本文
* * * * * * * * *

太陽って、その日1日の人や街や時間や……

 

とにかくその日1日の疲れや穢れをその身に付けて

 

 

 

そして海に沈んで……

 

 

 

海の中でそういう穢れを全部祓い清めて、

 

そして光り輝く光と共に、新しい朝を運んでくれるって……

 

 

 

菊「そんな風に、昔の人達は信じてたんちゃう?」

 

子狐2「お日さまの1日の終わりの塩風呂が "海" ってこと?♪」

 

 

菊「……なかなか的を射た例を一発で出してくるね💧」

 

 

 

 

 

その時、ふと思い出した。

 

それは去年の12月の下旬祭後に西宮神社の宮司さまが話された事。

 

 

 

ヒルコノミコトは、海に捨てられた可哀想な神と思われていました。

 

 

 

 

古事記などの書物について、昔から研究がされていまして、

 

平安時代にもそういう会があったのですが、その時にこんな事が分かりました。

* * * * * * * * *

記録
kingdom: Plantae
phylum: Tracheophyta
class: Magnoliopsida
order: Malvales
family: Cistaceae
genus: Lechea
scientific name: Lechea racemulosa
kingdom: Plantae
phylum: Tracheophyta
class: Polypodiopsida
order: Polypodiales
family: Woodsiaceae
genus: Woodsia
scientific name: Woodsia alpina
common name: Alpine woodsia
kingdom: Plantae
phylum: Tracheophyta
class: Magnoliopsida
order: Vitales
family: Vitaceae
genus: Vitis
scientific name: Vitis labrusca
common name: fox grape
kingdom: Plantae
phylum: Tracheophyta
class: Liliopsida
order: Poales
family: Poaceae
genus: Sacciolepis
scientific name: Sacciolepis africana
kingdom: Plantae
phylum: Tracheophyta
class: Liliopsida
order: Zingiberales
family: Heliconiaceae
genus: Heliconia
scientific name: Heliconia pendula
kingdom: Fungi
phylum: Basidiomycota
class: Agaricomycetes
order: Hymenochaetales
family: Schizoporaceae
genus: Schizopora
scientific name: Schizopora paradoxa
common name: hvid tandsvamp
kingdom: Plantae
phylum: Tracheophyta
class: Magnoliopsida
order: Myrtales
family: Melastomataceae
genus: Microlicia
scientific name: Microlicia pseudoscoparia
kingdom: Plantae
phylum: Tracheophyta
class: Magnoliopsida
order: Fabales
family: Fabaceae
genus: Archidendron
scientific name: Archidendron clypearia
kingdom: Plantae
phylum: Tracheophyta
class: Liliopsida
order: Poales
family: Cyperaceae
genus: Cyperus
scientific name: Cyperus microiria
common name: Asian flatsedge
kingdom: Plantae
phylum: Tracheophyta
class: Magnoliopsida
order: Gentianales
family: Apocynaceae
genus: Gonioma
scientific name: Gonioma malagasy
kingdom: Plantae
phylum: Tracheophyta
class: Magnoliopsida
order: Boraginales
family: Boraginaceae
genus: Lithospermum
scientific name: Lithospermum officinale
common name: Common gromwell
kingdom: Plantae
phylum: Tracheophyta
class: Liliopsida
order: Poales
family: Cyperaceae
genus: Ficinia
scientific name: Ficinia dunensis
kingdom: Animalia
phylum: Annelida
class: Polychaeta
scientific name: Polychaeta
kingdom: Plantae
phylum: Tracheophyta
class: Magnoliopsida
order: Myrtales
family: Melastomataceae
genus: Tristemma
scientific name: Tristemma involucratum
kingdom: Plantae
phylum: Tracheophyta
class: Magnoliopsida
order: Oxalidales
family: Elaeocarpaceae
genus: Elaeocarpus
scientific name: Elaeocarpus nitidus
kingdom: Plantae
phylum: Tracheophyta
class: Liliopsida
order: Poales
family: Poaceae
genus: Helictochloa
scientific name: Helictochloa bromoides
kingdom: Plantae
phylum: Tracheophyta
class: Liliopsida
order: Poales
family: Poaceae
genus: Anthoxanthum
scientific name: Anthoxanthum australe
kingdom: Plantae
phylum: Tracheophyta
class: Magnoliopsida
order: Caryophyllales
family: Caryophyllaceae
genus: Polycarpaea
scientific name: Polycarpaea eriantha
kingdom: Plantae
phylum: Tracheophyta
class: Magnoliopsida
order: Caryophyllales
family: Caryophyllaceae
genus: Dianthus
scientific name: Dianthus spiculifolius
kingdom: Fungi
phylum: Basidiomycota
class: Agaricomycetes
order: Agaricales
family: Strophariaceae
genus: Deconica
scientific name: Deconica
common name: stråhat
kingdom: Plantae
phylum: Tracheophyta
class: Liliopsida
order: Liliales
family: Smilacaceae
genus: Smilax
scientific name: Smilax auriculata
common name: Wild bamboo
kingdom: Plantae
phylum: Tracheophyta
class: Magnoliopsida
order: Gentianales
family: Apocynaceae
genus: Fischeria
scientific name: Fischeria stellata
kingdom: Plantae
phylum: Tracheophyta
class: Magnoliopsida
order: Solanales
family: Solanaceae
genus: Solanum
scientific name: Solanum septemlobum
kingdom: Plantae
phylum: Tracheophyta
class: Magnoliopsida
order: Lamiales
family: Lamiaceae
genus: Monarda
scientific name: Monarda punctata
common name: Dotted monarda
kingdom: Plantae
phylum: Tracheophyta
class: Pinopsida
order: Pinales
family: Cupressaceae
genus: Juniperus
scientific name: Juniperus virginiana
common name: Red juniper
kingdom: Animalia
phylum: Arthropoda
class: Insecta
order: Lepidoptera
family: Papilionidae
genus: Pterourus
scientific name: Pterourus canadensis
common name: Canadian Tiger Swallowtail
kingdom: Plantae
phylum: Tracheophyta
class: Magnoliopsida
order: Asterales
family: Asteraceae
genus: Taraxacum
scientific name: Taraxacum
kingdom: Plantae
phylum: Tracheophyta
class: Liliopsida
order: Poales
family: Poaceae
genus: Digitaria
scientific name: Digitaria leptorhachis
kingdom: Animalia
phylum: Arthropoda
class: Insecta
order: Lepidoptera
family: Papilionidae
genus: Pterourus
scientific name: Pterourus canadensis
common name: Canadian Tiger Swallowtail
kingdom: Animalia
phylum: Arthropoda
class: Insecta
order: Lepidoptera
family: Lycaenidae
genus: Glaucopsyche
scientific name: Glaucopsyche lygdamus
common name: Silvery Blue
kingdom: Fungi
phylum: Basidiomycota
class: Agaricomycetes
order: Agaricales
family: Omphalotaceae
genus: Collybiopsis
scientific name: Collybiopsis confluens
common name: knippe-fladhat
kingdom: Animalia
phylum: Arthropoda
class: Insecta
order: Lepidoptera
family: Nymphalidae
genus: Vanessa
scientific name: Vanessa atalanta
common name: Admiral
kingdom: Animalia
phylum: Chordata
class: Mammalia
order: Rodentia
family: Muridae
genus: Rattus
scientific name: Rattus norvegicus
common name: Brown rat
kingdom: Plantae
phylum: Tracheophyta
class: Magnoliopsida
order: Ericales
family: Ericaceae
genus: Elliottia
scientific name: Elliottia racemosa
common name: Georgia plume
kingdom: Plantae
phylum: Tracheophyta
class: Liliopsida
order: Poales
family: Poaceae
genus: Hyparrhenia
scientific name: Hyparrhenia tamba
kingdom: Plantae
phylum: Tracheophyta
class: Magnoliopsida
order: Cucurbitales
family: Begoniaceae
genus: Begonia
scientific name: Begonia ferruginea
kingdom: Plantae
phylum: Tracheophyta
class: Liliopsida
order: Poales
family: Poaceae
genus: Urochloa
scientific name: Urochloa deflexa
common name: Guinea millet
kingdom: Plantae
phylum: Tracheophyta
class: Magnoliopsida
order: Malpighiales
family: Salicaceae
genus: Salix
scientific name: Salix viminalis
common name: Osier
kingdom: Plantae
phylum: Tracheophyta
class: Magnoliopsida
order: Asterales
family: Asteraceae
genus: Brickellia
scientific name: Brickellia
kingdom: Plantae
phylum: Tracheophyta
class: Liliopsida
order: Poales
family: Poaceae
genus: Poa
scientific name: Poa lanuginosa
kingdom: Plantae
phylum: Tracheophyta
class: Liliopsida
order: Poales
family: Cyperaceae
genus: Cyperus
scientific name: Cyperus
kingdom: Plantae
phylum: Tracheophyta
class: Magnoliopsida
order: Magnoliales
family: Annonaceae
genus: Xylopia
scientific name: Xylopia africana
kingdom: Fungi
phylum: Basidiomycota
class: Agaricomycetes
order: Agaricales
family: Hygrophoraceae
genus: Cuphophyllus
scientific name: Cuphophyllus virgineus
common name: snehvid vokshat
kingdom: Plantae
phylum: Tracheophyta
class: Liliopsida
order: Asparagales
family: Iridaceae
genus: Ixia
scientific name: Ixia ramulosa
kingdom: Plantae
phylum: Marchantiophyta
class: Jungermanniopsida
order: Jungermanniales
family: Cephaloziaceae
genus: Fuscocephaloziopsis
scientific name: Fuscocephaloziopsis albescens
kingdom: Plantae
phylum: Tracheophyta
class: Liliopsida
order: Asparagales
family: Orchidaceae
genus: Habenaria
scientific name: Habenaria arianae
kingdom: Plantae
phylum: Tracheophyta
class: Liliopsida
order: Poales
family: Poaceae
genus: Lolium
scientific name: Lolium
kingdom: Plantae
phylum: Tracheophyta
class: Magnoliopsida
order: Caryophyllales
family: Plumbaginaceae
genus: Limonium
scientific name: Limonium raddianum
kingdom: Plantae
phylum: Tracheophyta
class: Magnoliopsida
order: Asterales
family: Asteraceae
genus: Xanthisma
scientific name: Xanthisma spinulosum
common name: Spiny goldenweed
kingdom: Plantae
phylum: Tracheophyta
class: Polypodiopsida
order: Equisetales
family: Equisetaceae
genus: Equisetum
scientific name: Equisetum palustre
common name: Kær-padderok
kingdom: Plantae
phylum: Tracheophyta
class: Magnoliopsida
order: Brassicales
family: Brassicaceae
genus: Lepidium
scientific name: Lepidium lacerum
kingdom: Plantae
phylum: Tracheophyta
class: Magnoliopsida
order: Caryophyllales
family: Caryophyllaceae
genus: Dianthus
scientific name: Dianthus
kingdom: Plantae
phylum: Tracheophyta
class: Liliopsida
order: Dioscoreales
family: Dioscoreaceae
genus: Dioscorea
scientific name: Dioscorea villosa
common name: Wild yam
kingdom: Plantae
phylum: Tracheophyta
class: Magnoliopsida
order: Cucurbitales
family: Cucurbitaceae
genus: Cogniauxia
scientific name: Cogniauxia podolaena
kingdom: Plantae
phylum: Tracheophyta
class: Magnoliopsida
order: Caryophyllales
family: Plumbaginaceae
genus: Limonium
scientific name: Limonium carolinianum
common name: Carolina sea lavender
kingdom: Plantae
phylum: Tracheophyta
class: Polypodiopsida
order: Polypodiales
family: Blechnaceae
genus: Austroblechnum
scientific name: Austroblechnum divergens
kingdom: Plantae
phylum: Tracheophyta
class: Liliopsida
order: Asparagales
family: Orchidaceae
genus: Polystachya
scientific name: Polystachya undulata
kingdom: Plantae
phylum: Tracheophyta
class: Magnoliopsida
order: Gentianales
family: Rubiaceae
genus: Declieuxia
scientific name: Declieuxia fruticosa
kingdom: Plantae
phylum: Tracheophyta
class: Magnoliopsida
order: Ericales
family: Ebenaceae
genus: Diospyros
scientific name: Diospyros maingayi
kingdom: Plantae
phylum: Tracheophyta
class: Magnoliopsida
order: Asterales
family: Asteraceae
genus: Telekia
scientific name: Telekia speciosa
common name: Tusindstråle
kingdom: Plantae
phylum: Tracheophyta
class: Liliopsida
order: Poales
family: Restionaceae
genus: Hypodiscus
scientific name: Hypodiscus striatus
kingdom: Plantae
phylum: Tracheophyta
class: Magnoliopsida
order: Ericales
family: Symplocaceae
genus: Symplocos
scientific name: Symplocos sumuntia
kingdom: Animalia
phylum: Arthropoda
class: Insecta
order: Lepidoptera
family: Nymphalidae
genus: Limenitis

* * * * * * * * *

取り組む課題
1. 太陽と海の文章で、西宮神社の宮司さまが話をしたのはいつか。
2. 太陽と海の文章を、最後の文の後から続けて書く。
記録は別の出典から取ったものだ。

結果
1. 去年の12月の下旬祭の後。

2.
 

 

 

ヒルコノミコトに使われる「棄つ」という言葉は今では「棄てる」という意味ですが、

 

古事記の中で「棄」という漢字が使われている他の場面を調べたところ、

 

イザナギが黄泉の国で逃げる際に「桃を棄つ」であったり、

 

櫛を折って「棄つ」という所で出てくるんですね。

 

 

 

 

神話においては単に「棄てる」という意味ではなく、

 

その場を清め浄化する意味。

 

 

 

さらに、捨てた場所からタケノコが生えてくる事から、

 

再生や誕生をさせる力を持つ言葉であると分かりました。

 

 

 

こういった事から、単に棄てられた可哀想な神ではなく、

 

 

 

 

清め浄化し、

 

再生させる力をもった

 

神であると思われます。

 

 

 

 

 

 

頭の中がパアッと晴れた。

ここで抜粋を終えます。